M.M. : Absolument. Avec la pression sur la qualité des données, le gestionnaire de paie consacre désormais plus de temps au pilotage de la donnée et à la conformité déclarative qu’à la seule production de la paie. Un bulletin juste ne suffit plus : la déclaration doit l’être aussi pour alimenter correctement les organismes et garantir les droits des salariés. Le traitement des CRM devient ainsi une étape indispensable du cycle de paie, et non plus optionnelle.  

Quels conseils donneriez-vous aux professionnels pour se préparer au mieux à cette réforme ?

M.M. Nos conseils s’adressent principalement aux experts-comptables et intégrateurs plutôt qu’aux entreprises finales. Le premier conseil est de se former sur ce sujet encore méconnu, car la substitution de données par un organisme est une nouveauté qu’il faut bien comprendre. Le deuxième conseil est d’intégrer le suivi et le traitement des CRM comme une étape à part entière du cycle de paie, au même titre que le contrôle du bulletin. Enfin le troisième point c’est d’instaurer des actions préventives face aux anomalies détectées pour éviter leur récurrence. Avec nos outils et notre pédagogie, notre objectif est de créer un système vertueux basé sur l’amélioration continue.   

Comment se passent vos relations avec les organismes et l’Ordre des experts-comptables sur ce sujet ?

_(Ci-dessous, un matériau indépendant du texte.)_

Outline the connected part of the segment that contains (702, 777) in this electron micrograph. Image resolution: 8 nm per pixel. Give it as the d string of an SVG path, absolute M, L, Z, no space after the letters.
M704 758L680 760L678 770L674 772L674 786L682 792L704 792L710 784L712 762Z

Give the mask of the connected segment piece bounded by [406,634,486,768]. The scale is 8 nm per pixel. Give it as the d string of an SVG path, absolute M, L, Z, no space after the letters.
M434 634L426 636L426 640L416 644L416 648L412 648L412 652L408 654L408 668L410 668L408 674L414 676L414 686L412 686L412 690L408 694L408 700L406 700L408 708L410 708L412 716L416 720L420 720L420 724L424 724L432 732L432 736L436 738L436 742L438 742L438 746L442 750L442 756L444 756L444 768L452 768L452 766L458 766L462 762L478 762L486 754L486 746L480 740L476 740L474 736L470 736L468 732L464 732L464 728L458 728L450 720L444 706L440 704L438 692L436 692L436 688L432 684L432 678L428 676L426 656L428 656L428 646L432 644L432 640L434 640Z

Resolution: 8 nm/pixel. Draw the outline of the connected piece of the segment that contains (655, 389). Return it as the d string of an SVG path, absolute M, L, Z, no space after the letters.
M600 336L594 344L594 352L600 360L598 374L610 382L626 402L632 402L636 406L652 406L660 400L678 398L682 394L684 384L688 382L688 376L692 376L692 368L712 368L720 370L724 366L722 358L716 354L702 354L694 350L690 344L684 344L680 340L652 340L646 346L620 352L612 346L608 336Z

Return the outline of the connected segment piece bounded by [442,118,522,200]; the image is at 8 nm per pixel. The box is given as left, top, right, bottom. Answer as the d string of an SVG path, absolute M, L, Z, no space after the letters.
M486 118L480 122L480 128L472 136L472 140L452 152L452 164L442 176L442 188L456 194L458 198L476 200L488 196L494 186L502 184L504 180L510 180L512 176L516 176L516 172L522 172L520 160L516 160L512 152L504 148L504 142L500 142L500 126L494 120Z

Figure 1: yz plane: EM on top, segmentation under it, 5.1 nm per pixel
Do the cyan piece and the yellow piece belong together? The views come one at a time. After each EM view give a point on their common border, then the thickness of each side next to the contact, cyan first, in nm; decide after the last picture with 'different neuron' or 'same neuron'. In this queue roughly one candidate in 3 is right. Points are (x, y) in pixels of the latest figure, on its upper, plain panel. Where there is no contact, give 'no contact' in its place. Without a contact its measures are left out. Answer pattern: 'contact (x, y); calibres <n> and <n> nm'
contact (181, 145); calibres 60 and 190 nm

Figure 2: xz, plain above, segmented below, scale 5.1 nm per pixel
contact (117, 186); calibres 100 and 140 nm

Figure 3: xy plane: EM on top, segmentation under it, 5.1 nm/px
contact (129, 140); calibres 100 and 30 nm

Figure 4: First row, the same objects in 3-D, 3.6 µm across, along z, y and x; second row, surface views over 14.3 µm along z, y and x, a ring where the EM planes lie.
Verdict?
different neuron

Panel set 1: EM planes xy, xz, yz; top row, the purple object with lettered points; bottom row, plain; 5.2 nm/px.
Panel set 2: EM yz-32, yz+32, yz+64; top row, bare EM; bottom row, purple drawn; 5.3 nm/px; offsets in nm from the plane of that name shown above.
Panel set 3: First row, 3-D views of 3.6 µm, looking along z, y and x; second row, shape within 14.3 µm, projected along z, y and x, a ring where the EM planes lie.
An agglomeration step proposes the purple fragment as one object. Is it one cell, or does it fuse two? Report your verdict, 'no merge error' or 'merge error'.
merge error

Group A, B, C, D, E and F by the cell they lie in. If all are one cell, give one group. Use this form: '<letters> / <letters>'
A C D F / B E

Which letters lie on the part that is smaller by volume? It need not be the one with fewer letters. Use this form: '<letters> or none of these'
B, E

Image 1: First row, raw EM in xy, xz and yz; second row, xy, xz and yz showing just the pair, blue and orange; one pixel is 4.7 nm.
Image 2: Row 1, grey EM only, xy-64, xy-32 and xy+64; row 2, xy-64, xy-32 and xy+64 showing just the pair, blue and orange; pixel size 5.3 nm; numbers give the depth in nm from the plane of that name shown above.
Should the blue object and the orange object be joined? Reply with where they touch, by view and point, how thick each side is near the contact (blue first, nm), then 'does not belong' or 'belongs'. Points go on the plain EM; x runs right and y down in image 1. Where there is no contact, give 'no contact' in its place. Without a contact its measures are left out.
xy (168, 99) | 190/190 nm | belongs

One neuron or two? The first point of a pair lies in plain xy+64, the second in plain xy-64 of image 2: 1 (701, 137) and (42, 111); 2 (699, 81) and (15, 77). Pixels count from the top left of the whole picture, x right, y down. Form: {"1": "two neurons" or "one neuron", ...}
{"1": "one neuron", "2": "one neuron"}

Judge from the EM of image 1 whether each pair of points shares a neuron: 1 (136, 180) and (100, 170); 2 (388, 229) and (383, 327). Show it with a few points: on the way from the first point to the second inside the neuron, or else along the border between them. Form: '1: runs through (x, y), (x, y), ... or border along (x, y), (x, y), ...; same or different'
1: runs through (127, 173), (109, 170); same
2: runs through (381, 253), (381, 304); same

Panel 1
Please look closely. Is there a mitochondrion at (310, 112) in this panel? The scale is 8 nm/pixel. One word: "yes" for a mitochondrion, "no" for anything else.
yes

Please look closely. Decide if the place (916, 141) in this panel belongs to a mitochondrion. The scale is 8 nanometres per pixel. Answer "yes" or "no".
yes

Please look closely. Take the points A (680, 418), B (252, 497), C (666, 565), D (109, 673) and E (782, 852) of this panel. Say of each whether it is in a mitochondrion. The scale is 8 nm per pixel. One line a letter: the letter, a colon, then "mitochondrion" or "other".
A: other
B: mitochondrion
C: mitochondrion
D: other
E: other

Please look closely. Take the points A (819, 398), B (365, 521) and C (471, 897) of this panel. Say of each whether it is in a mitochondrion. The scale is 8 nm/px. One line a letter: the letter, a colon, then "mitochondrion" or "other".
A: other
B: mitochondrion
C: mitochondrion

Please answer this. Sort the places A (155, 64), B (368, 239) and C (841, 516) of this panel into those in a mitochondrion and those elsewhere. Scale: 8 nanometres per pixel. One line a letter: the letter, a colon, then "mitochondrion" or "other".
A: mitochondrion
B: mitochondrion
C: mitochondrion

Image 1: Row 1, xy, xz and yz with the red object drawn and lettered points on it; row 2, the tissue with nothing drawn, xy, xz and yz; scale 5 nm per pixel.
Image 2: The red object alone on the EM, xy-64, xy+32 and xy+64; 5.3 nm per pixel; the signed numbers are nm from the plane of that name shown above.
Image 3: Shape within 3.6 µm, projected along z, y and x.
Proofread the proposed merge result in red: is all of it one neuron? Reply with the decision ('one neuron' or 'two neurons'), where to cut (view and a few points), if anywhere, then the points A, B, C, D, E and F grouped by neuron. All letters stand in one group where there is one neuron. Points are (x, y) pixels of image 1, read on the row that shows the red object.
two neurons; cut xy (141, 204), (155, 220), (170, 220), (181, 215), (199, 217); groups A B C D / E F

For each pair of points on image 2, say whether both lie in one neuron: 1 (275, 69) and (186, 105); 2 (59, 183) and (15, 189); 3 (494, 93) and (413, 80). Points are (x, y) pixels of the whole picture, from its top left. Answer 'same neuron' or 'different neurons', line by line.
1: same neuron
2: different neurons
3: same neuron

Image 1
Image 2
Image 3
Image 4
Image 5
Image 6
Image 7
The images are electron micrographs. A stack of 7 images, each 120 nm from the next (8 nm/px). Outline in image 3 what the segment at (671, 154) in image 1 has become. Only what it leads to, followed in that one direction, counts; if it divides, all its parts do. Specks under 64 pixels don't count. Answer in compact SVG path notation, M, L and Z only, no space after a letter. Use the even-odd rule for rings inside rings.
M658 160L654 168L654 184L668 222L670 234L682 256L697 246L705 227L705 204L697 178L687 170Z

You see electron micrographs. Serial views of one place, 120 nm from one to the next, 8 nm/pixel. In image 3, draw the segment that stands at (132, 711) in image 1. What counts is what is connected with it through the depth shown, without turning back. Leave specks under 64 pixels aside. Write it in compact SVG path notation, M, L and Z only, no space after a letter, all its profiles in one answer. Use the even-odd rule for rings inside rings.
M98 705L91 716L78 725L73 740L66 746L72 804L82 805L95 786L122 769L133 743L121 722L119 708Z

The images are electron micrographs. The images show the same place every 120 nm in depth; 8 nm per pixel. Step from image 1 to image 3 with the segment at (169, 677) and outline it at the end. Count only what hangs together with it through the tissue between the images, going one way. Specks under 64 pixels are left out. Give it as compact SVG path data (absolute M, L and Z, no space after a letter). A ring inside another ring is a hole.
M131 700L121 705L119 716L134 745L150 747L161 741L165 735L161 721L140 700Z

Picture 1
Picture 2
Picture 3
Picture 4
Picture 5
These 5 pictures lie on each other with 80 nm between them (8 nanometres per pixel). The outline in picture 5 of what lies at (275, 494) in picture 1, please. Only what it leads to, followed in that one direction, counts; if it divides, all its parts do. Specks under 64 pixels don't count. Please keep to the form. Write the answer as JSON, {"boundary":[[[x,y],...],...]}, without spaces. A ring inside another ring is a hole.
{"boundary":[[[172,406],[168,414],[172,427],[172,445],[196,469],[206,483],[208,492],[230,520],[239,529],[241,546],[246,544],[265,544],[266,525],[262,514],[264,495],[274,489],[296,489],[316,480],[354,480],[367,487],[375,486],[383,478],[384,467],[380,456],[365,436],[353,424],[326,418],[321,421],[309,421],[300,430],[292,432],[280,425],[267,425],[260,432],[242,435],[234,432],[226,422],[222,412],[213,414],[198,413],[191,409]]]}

M.M. : Nous avons des échanges réguliers avec les organismes et l’Ordre des experts-comptables, aux niveaux national et régional. Nous leur transmettons notre expertise d’éditeur et expliquons l’évolution de nos produits face à cette nouvelle complexité. Identifiés comme acteur référent, nous participons à de nombreux groupes de travail avec les organismes dans une démarche de co-construction. Ces échanges permanents nous permettent d’adapter notre solution en continu, toujours dans un objectif préventif pour minimiser l’impact des anomalies sur nos clients et affiner la pertinence des contrôles.  

Vous avez également créé une Silae Académie. Pouvez-vous nous en dire plus ?

M.M. : En effet, face à l’évolution du métier de gestionnaire de paie et aux nouvelles exigences en expertise réglementaire et analytique, nous avons créé la Silae Académie. Ce parcours de formation modulaire permet à tout gestionnaire de paie ou partenaire Silae d’attester son expertise par une certification validant ses compétences professionnelles, renouvelable plusieurs fois. Conscients de la transformation du métier, nous souhaitons l’accompagner dans cette mise à niveau nécessaire. C’est également dans notre intérêt d’éditeur d’avoir des gestionnaires de paie maîtrisant bien nos outils.